→ **Set of tasks**:
1 > Using the post about Sam Stoltz's Plymouthonian homes, answer each question:
(a) What price is the four-bedroom home now listed at?
(b) In what year did Dann build the resort hotel in Mt. Plymouth?
(c) What shape is cut out of the wooden shutters?
2 > List every hotel guest named in the post about Sam Stoltz's Plymouthonian homes.
3 > Transcribe the post about Sam Stoltz's Plymouthonian homes from "Ever since I" to "headed for foreclosure.".

→ **Source document**:
══════════

Ever since I found out that one of
Sam Stoltz's Plymouthonian houses was
for sale, I've been chomping at the bit to see it. In the months since I first learned about it, the price has dropped substantially, so now the 2,200 sq. ft. four bedroom, three bath home is available for just $199,000. So when I learned they was an auction at the property, I hoped it would be an opportunity to get to see the house first hand, because it appears to be headed for foreclosure.
After working with developer Carl Dann on homes around the Dubsdread Golf Course in the College Park suburb of Orlando, artist/builder Sam Stoltz continued the collaboration in the tiny Lake County town of Mt. Plymouth. In 1926 Dann built a majestic resort hotel around a Scottish style links golf course and Stoltz surrounded it with whimsical storybook-like homes. In a marketing ploy that is so very Florida, they nicknamed Mt. Plymouth "Little Switerland". Hotel guests included baseball legend Connie Mack, gangster Al Capone, Kate Smith and Margaret Truman according to this Mt. Plymouth history
website.
Stoltz is quoted as saying this about his Plymouthonian homes:
"Nature confines her lines entirely to curves. Mount Plymouth, with its beautiful hills and valleys is full of curves. When we created The Plymouthonian, we followed the teachings of the old masters and modern artists, elimination the usual harsh lines and produced a type of home in keeping with its surroundings, just as if it grew there - a part of landscape."Reportedly there are four of his homes left in Mt. Plymouth and the fairy tale house we visited is known as Plymouthonian No. 2. Local legends say that the house is full of secret passages and that Al Capone's bookkeeper once lived there. One thing is for certain, it is not your ordinary house.
Much more Gothic and fairy tale-like than the Mediterranean inspired homes of College Park, Plymouthonian No. 2 has the steepest pitched roof I've ever seen. The chimney soars like one of the many palm trees on the site, and the painted plaster surfaces are punctuated with coquina rocks and irregularly placed windows (flanked by wooden shutters with hearts cut out of them). A small waterfall trickles from a rock feature in the front of the house and the water follows a 12 inch wide steam under a footbridge to a small pond, long since dried up. The landing is paved with colorful rocks and it appeared to me that the original main entrance is no longer functioning, so the only way to enter is through the garage.

══════════

→ **Material shown**:
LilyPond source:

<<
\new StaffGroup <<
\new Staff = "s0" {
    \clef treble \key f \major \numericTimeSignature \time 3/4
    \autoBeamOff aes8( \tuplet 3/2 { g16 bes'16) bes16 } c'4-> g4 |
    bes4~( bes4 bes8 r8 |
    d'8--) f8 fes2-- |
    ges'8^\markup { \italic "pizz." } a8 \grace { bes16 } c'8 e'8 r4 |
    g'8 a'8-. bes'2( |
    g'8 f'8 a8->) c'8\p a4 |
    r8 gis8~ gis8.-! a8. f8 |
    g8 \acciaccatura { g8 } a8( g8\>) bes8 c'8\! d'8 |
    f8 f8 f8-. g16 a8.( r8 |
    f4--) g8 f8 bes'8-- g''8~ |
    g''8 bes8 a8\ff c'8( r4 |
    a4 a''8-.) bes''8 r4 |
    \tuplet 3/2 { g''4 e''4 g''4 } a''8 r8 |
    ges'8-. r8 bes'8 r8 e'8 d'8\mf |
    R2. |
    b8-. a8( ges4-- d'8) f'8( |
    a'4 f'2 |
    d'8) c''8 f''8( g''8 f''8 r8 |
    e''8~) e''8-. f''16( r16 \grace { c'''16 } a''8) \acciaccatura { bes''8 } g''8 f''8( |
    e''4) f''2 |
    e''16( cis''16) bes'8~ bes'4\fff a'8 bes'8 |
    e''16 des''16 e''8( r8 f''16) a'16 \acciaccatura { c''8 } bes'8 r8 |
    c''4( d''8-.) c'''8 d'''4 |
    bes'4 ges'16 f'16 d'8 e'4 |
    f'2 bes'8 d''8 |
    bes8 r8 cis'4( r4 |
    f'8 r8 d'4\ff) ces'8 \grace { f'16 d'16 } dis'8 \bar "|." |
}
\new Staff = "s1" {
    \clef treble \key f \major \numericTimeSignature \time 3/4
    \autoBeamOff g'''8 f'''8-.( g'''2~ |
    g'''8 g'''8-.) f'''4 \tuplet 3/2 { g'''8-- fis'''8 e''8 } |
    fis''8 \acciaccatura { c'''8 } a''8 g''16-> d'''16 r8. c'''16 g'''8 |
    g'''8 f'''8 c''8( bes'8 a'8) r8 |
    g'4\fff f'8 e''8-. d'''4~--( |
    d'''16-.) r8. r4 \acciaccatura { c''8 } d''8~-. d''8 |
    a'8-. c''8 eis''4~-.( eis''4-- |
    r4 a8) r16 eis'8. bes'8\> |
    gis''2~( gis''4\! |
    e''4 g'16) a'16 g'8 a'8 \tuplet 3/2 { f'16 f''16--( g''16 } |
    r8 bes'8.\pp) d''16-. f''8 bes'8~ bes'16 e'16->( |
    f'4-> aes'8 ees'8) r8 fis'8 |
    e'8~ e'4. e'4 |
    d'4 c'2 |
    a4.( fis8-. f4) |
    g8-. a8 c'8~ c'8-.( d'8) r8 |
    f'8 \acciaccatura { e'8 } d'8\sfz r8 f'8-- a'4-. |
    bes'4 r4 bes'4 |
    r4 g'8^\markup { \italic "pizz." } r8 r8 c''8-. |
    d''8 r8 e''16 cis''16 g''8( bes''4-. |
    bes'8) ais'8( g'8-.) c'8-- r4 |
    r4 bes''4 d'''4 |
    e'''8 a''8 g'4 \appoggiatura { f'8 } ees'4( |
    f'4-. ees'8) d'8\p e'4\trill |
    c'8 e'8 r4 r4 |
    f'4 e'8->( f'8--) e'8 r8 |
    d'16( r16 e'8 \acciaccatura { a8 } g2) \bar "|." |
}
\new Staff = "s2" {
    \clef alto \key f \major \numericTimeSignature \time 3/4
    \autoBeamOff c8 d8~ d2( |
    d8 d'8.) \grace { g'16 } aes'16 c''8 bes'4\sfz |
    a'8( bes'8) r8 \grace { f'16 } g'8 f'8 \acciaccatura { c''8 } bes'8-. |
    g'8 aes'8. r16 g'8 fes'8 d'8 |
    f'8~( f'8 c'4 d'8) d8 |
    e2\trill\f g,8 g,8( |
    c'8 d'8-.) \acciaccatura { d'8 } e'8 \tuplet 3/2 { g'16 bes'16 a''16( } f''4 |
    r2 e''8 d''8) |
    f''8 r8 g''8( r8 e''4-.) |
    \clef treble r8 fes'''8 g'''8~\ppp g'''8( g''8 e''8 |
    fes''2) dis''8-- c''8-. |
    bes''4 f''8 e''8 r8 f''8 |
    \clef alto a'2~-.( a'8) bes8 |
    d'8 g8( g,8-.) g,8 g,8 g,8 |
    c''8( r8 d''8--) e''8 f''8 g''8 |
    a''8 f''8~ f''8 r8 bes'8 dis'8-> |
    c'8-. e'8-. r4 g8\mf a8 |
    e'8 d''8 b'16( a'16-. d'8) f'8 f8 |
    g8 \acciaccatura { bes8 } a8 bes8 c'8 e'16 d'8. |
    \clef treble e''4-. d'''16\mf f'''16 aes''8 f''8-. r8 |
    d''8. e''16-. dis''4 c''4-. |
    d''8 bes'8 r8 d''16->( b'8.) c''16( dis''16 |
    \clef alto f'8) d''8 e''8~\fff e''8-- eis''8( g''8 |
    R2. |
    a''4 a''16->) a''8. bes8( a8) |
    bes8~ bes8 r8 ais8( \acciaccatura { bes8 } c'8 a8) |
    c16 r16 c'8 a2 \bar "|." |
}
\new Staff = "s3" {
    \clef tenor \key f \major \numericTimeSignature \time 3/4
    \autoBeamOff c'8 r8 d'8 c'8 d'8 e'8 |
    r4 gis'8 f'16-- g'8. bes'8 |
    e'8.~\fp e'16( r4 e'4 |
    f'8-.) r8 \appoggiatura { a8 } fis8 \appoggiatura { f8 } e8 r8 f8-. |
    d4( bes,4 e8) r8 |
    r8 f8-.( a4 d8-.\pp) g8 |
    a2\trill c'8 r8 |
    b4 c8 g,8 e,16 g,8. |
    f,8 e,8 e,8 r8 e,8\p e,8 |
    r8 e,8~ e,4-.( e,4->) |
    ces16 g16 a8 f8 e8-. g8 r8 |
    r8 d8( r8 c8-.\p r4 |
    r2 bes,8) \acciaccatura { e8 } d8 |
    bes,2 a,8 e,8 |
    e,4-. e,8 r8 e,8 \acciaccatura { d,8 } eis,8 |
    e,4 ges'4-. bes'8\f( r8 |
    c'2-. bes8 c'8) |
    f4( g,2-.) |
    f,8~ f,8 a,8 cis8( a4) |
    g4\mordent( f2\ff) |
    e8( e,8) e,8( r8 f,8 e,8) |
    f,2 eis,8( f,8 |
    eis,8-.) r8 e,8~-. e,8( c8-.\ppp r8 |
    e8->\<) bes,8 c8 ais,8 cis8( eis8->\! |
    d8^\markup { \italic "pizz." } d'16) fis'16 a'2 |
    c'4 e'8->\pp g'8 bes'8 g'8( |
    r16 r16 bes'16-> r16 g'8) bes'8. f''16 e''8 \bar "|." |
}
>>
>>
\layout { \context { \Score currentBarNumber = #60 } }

══════════

→ **List of solutions**:
1 >
(a) $199,000
(b) 1926
(c) Hearts

2 > Connie Mack, Al Capone, Kate Smith, Margaret Truman

3 >
Ever since I found out that one of
Sam Stoltz's Plymouthonian houses was
for sale, I've been chomping at the bit to see it. In the months since I first learned about it, the price has dropped substantially, so now the 2,200 sq. ft. four bedroom, three bath home is available for just $199,000. So when I learned they was an auction at the property, I hoped it would be an opportunity to get to see the house first hand, because it appears to be headed for foreclosure.